[Source data]:
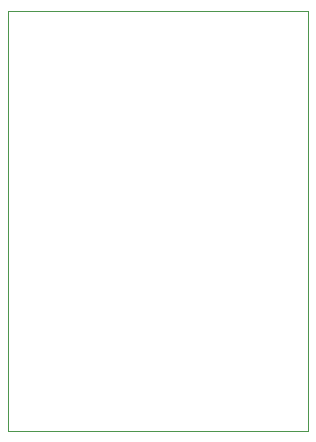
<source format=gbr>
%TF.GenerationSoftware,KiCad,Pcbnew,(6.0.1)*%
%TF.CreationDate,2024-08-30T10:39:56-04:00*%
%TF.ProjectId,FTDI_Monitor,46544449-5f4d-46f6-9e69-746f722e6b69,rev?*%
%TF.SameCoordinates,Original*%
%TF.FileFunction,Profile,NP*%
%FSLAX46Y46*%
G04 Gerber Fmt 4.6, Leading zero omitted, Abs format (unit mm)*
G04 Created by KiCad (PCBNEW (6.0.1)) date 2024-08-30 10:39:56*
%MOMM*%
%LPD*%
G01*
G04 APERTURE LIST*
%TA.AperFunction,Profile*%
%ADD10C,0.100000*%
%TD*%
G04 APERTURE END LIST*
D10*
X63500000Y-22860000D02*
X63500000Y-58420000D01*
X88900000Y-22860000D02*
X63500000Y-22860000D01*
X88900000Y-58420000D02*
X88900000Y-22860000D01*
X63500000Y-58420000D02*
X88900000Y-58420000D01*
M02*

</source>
==
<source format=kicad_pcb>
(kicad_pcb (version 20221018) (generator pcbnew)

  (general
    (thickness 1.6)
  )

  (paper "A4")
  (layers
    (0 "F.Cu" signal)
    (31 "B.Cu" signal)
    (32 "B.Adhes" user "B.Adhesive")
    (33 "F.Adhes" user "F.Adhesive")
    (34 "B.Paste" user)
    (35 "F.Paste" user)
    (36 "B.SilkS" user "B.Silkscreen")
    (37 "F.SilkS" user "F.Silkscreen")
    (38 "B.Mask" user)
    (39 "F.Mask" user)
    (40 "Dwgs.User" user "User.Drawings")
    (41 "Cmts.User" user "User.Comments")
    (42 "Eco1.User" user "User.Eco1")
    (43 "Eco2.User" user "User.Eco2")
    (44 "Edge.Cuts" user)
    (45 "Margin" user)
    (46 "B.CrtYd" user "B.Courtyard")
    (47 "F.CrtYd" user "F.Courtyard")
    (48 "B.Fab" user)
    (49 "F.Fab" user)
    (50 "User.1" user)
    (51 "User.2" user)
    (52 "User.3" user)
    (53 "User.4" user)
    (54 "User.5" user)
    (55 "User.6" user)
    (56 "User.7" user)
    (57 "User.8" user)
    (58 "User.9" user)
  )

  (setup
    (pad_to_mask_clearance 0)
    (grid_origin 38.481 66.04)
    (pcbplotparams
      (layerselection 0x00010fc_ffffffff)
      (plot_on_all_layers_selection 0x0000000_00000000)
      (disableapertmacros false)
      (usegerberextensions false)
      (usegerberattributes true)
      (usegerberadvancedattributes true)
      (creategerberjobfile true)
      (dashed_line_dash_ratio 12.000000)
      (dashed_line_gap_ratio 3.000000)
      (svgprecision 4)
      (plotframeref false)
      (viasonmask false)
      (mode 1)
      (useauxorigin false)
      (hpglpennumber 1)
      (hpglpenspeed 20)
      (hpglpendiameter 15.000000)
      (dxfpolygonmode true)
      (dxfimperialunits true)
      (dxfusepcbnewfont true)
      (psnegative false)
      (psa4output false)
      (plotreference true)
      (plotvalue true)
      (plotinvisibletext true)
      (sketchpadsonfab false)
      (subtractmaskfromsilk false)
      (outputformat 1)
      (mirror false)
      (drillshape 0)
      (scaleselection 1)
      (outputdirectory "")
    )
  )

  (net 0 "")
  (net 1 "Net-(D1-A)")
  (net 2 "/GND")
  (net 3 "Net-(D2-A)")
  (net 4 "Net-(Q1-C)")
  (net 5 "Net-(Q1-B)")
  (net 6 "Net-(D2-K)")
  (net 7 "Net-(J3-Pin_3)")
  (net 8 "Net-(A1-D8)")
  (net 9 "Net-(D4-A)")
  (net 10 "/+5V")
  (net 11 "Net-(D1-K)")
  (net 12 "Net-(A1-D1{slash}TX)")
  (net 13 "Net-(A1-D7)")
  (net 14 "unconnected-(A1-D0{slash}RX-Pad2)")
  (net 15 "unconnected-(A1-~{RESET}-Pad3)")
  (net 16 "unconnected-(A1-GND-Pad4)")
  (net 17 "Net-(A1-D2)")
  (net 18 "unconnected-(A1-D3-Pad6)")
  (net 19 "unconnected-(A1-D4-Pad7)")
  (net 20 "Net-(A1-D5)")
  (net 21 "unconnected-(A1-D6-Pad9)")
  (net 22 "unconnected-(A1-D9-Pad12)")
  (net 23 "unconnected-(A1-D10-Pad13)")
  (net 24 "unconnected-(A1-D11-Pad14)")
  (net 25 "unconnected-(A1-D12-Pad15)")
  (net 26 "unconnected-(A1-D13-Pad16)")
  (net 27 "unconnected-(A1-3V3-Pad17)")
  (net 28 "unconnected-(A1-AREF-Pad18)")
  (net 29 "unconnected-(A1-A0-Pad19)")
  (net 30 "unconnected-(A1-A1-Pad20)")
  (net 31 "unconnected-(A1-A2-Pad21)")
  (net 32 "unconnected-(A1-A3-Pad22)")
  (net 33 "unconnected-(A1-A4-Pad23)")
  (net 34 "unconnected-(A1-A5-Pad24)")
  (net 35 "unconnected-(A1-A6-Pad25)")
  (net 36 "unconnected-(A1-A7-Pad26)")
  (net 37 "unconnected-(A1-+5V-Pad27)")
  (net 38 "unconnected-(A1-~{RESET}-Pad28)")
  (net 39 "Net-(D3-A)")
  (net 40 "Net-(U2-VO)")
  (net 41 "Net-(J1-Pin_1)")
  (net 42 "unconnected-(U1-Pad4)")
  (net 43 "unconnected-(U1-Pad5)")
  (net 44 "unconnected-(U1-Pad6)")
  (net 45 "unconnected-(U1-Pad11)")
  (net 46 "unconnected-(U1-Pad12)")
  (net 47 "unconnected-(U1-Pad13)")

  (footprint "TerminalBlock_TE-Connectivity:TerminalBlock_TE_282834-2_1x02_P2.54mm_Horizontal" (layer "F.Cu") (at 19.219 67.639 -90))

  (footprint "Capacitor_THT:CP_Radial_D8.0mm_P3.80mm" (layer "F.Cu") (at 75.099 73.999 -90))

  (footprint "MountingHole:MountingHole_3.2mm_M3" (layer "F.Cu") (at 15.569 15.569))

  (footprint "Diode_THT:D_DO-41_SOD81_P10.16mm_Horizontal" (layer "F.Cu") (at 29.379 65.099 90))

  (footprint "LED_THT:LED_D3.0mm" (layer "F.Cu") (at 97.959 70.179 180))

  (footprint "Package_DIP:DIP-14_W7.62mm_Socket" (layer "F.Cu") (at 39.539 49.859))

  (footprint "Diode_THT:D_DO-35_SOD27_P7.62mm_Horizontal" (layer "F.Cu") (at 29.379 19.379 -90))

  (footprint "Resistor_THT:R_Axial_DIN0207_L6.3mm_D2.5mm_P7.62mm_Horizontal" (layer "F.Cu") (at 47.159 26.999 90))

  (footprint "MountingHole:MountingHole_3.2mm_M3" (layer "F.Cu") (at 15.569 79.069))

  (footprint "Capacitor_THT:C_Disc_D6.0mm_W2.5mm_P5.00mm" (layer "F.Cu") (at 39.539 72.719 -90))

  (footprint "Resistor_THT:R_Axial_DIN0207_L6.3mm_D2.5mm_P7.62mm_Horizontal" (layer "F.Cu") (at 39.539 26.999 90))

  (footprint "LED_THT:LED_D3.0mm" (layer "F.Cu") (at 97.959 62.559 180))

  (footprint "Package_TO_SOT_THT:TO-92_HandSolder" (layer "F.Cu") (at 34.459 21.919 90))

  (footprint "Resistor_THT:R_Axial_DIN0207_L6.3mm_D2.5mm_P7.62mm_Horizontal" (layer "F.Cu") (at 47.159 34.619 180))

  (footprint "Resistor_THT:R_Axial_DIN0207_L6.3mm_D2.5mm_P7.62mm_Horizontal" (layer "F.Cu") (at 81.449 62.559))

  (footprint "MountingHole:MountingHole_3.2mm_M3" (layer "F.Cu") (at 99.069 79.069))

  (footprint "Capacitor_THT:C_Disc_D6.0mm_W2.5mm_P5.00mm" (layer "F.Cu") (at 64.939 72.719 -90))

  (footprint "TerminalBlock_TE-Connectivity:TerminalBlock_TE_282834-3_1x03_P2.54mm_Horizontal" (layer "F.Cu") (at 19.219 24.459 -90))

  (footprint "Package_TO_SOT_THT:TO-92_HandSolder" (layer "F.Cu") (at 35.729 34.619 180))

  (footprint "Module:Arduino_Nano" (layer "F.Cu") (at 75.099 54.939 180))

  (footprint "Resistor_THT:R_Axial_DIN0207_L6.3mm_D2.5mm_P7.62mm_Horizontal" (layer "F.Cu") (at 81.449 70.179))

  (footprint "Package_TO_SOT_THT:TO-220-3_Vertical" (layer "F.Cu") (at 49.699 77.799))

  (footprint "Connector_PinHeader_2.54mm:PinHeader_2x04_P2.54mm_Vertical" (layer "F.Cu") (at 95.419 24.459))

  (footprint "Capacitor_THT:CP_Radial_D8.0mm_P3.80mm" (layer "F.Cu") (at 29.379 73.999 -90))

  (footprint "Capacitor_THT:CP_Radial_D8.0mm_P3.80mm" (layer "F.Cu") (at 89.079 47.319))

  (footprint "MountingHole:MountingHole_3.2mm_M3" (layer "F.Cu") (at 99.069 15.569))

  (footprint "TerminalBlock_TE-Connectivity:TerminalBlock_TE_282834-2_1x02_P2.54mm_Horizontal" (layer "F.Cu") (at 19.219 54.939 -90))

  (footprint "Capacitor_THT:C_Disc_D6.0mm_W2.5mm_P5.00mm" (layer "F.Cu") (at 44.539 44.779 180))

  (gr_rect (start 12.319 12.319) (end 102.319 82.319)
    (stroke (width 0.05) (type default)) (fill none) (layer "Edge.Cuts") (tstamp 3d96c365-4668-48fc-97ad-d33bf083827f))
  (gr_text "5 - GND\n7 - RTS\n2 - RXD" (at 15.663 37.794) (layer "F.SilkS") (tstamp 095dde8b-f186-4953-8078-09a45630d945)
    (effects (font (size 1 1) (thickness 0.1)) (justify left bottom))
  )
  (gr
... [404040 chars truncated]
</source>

[Your task]: From the line holding "<source format=gbr>" to the line holding "X63500000Y-22860000D02*", inclusive, restate each line above exactly as written.

[Solution to this exercise]:
<source format=gbr>
%TF.GenerationSoftware,KiCad,Pcbnew,(6.0.1)*%
%TF.CreationDate,2024-08-30T10:39:56-04:00*%
%TF.ProjectId,FTDI_Monitor,46544449-5f4d-46f6-9e69-746f722e6b69,rev?*%
%TF.SameCoordinates,Original*%
%TF.FileFunction,Profile,NP*%
%FSLAX46Y46*%
G04 Gerber Fmt 4.6, Leading zero omitted, Abs format (unit mm)*
G04 Created by KiCad (PCBNEW (6.0.1)) date 2024-08-30 10:39:56*
%MOMM*%
%LPD*%
G01*
G04 APERTURE LIST*
%TA.AperFunction,Profile*%
%ADD10C,0.100000*%
%TD*%
G04 APERTURE END LIST*
D10*
X63500000Y-22860000D02*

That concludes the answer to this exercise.